Он резко двинулся с места и пошел к сержанту, чтобы тот отменил все встречи до полудня. Потом нетерпеливо взял бумаги по делу Торриси из шкафчика и бросил их на свой стол. Отодвинув стул, он сел за стол и принялся читать.
Мариетта снова заняла свое место на софе, жалея, что привела его в такое враждебное настроение. Шансы Доменико и без того были довольно призрачные, а она сделала только хуже. Как Алекс изменился! Испарилась та податливая молодость, когда он мог совершить для нее все, что угодно. Этому человеку жизнь подрезала крылья, теперь он надеялся построить свое будущее как жадный завоеватель. Вероятно, она была единственно настоящим счастьем, которое он когда-либо знал, и теперь он хотел снова найти его в ее объятиях.

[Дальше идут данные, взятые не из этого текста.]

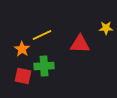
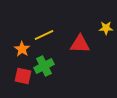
yellow line: moved 2 px right
green cross: rotated 24 degrees counterclockwise
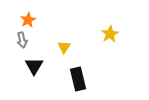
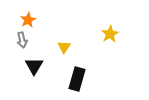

Она взволнованно наблюдала, как он читает, пытаясь увидеть хотя бы какие-то изменения в его непоколебимом выражении. В комнате стояла мертвая тишина, за исключением звуков периодически переворачиваемых страниц и скрипа пера, когда он делал какие-то пометки для себя. То и дело он поднимал на нее суровый взгляд, чтобы задать вопрос, и в это время ее голос звучал неестественно высоко от волнения. Потом он продолжал читать. Принесли горячий шоколад в фарфоровых чашечках и пирожные на таких же блюдах. Алекс сделал только глоток горячего шоколада и больше ни к чему не притронулся. Мариетта выпила свой, чтобы перебороть дрожь, которая не оставляла ее в покое от осознания ничтожности надежды на успех, словно кровь в венах свернулась в лед. Чайничек с шоколадом и чашки давно уже унесли, когда Алекс отложил перо и закрыл документы.
Мариетта инстинктивно подскочила с места к нему навстречу. Он, насупившись, смотрел на нее со своего места.

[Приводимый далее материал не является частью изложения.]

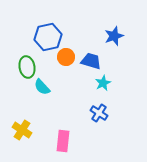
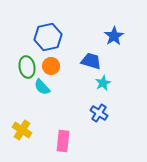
blue star: rotated 12 degrees counterclockwise
orange circle: moved 15 px left, 9 px down
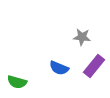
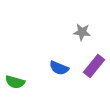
gray star: moved 5 px up
green semicircle: moved 2 px left
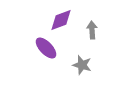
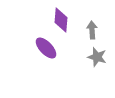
purple diamond: rotated 65 degrees counterclockwise
gray star: moved 15 px right, 8 px up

— Произошла огромная несправедливость. Твой муж должен быть освобожден немедленно, а его имущество и личные вещи возвращены. В документе перечислены все предметы, и я боюсь, их тоже могут вывезти.

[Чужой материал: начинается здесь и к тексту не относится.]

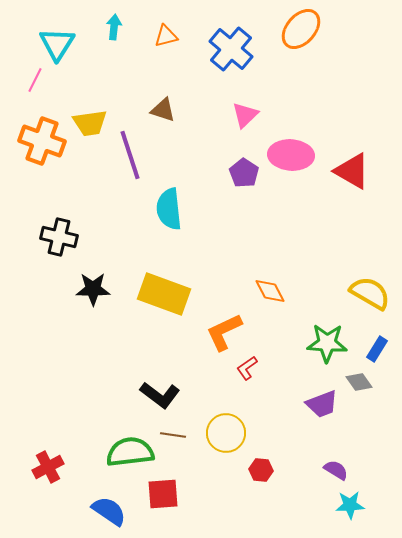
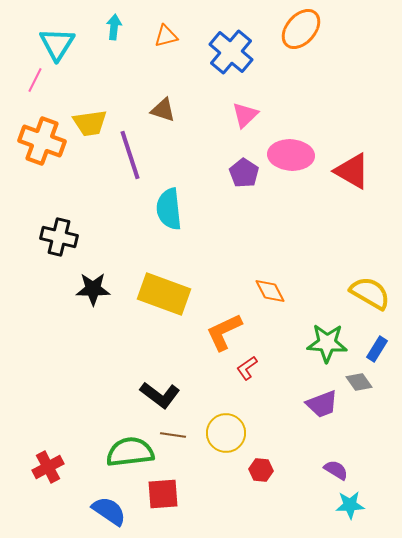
blue cross: moved 3 px down
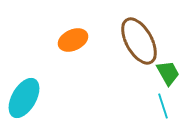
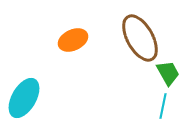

Он бросился к ней, когда она пошатнулась, и подхватил, прежде чем она упала от такой вести. Он крепко прижал ее к себе, а по ее щекам текли слезы радости. Ее голова упала ему на плечо, и, казалось, она не заметила, как он коснулся ее брови губами. Но потом она взглянула ему в глаза и отпрянула от него.
— Ты вернул мне Доменико, Алекс. Я никогда не забуду то, что ты сделал для нас и наших детей. Пусть Доменико дадут знать об этом сейчас же, прошу тебя. Он больше не заключенный.
— Согласен. — И снова Алекс вызвал сержанта и сказал ему что-то, чего Мариетта не расслышала. — Доменико приведут в комнату, которая раньше была личными покоями дожа. Неправильно будет, если вы встретитесь в темной камере.
— Я буду ждать его там.
— Я отведу тебя туда сам.
Она проследовала за ним к двери, но, прежде чем открыть ее, он снова обратился к ней. Это был их и только их момент расставания. Они больше никогда не встретятся.
— Надеюсь, у тебя все будет хорошо, Алекс, — произнесла она мягко. Потом вынула из воротника платья цветущую веточку граната и протянула ему.
Он принял ее с едва заметной улыбкой.
— Воспоминание о моей Коломбине из Пиеты.
— Ради прошлых времен.
Он все понял. Девушка была почти его, но не женщина, чье сердце было уже далеко отсюда. Склонив голову, он поцеловал ее руку в знак прощания, и они вышли из комнаты.
В резном зале бывших покоев дожа Мариетта ждала одна. Было тихо, только позолоченные часы нарушали своим ходом тишину. Зная, что Доменико придет нескоро, пройдя все ступени, коридоры, залы и комнаты, она мысленно строила планы их новой совместной жизни. Теперь, раз уж замок снова в их владении, они смогут провести там несколько недель одни. Спокойствие и красота реки и сельской местности помогут Доменико вновь приспособиться к свободе. Позднее дети присоединятся к ним, и они снова станут одной семьей.
Наконец она услышала приближающиеся голоса и шаги. Она стояла там, где была, у окна, словно не могла пошевельнуться. Дверь распахнулась, и Доменико один вошел в комнату, высокий и исхудавший, с бледным отпечатком тюрьмы, наложенным на его красивые черты. При виде ее он улыбнулся, протянул руки и пошел к ней.
— Любимая!
С криком она бросилась в его объятия. Доменико прижал ее к себе, и они стали целоваться страстно, жадно, нежно; она не могла оторваться от этого человека, который значил для нее больше, чем сама жизнь.